Why can we not talk about gun control?

Graph depicting the views of gun owners and non-gun owners in regards to key aspects of freedom.

Pew Research Center

Graph depicting the views of gun owners and non-gun owners in regards to key aspects of freedom.

Kristen Rodriguez, Staff Writer

Editor’s Note: Kristen Rodriguez is a freshman at UNCW majoring in Political Science with a minor in International Relations. Kristen is a staff writer for The Seahawk and writes many of the pieces featured in Political Perspectives. All opinions expressed in this article are solely those of the author. Kristen may be found on Twitter @kristen_rodd. All suggestions and inquiries may be sent via email to [email protected]

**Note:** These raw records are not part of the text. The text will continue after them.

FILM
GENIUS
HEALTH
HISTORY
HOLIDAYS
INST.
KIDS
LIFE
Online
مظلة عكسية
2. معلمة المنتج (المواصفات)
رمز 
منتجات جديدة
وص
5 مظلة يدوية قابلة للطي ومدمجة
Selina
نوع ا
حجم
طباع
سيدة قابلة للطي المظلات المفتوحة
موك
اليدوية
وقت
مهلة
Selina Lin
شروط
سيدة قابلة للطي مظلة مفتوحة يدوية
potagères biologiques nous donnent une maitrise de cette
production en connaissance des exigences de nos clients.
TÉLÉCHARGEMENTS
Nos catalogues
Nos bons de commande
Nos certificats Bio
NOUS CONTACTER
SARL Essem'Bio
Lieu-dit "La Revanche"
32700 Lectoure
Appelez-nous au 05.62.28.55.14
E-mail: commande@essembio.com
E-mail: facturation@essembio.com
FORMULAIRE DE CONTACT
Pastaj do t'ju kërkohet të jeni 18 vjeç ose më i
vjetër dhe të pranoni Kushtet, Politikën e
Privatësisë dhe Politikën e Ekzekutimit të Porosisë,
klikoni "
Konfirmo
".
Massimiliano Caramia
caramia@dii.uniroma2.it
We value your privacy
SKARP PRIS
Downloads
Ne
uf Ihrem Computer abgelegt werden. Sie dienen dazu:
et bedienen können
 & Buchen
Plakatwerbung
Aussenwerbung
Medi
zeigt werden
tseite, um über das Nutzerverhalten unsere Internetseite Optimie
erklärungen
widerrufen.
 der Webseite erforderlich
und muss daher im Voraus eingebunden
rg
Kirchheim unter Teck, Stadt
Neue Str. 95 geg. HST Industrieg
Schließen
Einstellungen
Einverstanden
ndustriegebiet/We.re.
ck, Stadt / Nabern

After every mass shooting in the United States comes a spike of outrage and a call for gun control. Yet every time, it seems no real change comes out of it. The question most people ask here is why? Why does our government, one who claims to do all they can to protect us, allow us to go through these horrible events and do hardly anything about it?  

A simple answer to point to is gun lobbying. In the 2016 election cycle alone, a total of $6,006,000 was given to members of congress by the gun lobby, $5.9 million going to Republican candidates, and $106,000 going to a Democratic candidate, according to Politico. Due to this, members of Congress are not particularly inclined to pass gun control bills. 

The debate on gun control has become a highly ideological one. Conservative Republicans say gun control would be a violation of their Second Amendment rights, liberal Democrats say that human lives are more important than gun ownership. The notion that gun control activists are trying to take away guns from law-abiding citizens is simply not true.  

The point of gun control is not to completely eradicate guns from the market or take them away from anyone who owns one; the majority of what gun control is supposed to be is to make it more difficult to own one. This includes having a strict age limit on when you can buy guns, mental health evaluations, and extensive background checks. However so far, any attempt to start this conversation has been met with fire and fury about how this is the first step in restricting the rights of our citizens. So naturally, if you are a good, law-abiding citizen, you should have no issue passing these evaluations and therefore are not having your rights infringed upon. 

This makes people angry, rightfully so. When people all over the country are dying, it is not something you can look over and certainly not something you can brush under the rug. In 2017 alone, the Gun Violence Archive reported 346 mass shootings occurred, one being the deadliest mass shooting in U.S. history. Up until a certain age we are required to go to school and get an education, and while we have the right to gun ownership, it should not be too much to expect that we also have the right to live our lives without having to be constantly on the watch for potential danger or worrying for our safety.  

In other parts of the world, such as Australia stricter gun laws are not an anomaly. In 1996 Australia passed stricter gun laws following mass shootings that sparked up around the world, and they have not had a mass shooting since reported NBC News. While there is no real way to prove that mass shootings stopped because of those laws, it is worth noting.  

In the 1960s, the United States saw that more and more people were dying as a result of car accidents. Therefore, they passed mandatory seat belt laws and redesigned roads to make them safer, according to the CDC. Due to that, deaths related to car accidents have declined. Should the same concept not apply to gun control as well? 

Now we are faced with a situation wherein the last ten years, six of the deadliest mass shootings in U.S. history have happened and we cannot begin to sit down and have real conversations about how to handle it. It seems everyone gets riled up and begin making accusations that are not true.

This cycle will continue until someone decides they have had enough and right now seems as good as any for that to be true. Especially when we live in a country where high schoolers all over the country are walking out of school to protest a government that has done nothing to protect them from the violence they have been subjected to.